The first type is a Social Enterprise and focuses on finding the right balance between social, environmental and economic priorities. Doing so allows them to create blended value by providing a product or service. This may also be referred to as a business with a double or triple bottom line.
In contrast, the second type of business relies on a non-profit organization for income and you would call them a social purpose enterprise in most circles. A business in this category focuses on their social objective, simply using any monies brought in to achieve the goals they have established with regards to this objective. Revenues are of importance here, but the social goals are considered to be just as important.Examples
A Habitat for Humanity ReStore is a Social Purpose Business that falls under the first category. The purpose of these retail locations is to generate income to provide homes for those in need. But they do so while maintaining the balance between bringing in the funds to accomplish this and providing a social benefit to the local community. The same is true of Salvation Army thrift stores that you can find in many local communities. Individuals supporting these retail locations find comfort in knowing their money will be going to a good cause.

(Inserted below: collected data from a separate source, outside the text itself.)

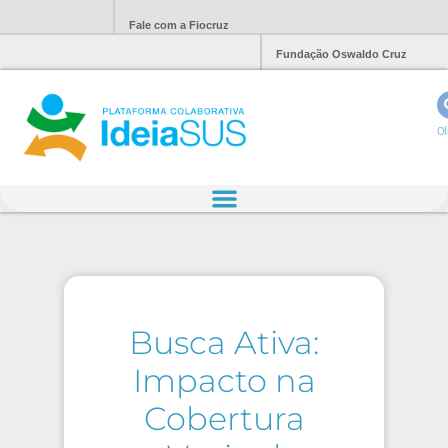
Fale com a Fiocruz
Fundação Oswaldo Cruz
Ol
Busca Ativa:
Impacto na
Cobertura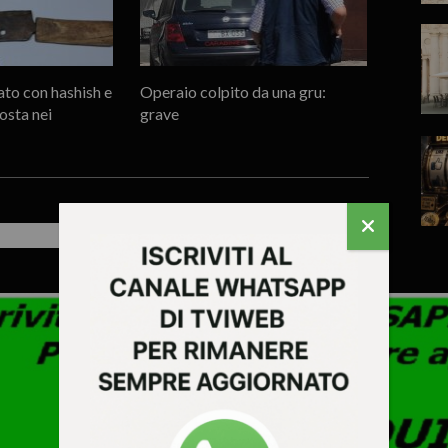
to con hashish e
Operaio colpito da una gru:
osta nei
grave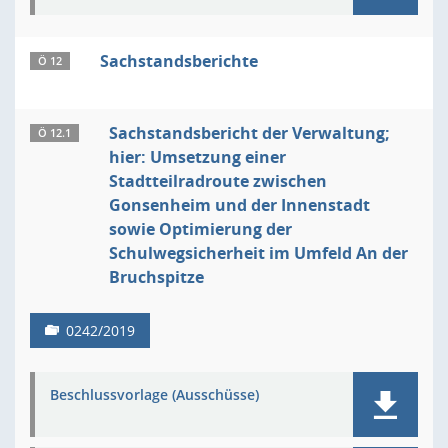
Sachstandsberichte
Ö 12
Sachstandsbericht der Verwaltung;
Ö 12.1
hier: Umsetzung einer
Stadtteilradroute zwischen
Gonsenheim und der Innenstadt
sowie Optimierung der
Schulwegsicherheit im Umfeld An der
Bruchspitze
0242/2019
Beschlussvorlage (Ausschüsse)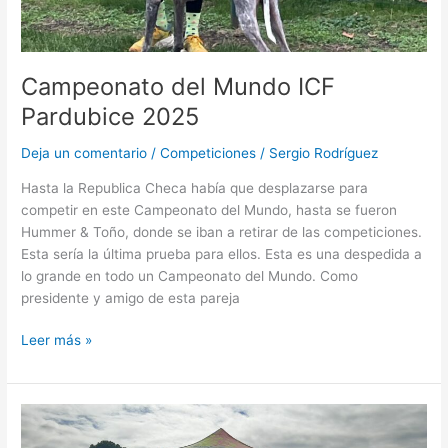
Campeonato del Mundo ICF
Pardubice 2025
Deja un comentario
/
Competiciones
/
Sergio Rodríguez
Hasta la Republica Checa había que desplazarse para
competir en este Campeonato del Mundo, hasta se fueron
Hummer & Toño, donde se iban a retirar de las competiciones.
Esta sería la última prueba para ellos. Esta es una despedida a
lo grande en todo un Campeonato del Mundo. Como
presidente y amigo de esta pareja
Leer más »
Mushing
Serranillos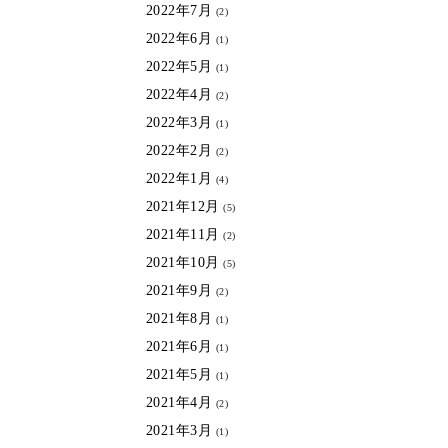
2022年7月
(2)
2022年6月
(1)
2022年5月
(1)
2022年4月
(2)
2022年3月
(1)
2022年2月
(2)
2022年1月
(4)
2021年12月
(5)
2021年11月
(2)
2021年10月
(5)
2021年9月
(2)
2021年8月
(1)
2021年6月
(1)
2021年5月
(1)
2021年4月
(2)
2021年3月
(1)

In contrast, Goodwill stores are a social purpose enterprise. These stores help create jobs for individuals with disabilities, teaching them a valuable trade while providing goods for the community. Although they sell products as other retailers do, the ultimate goal is to assist those in need within the community. The retail locations simply provide them with a way to do so.
Regardless of whether a consumer makes use of a Social Purpose Business or social enterprise when they are obtaining a product or service, doing so helps the community. For this reason, many individuals now opt to support businesses of this type whenever possible. When they do so, everyone in the community wins.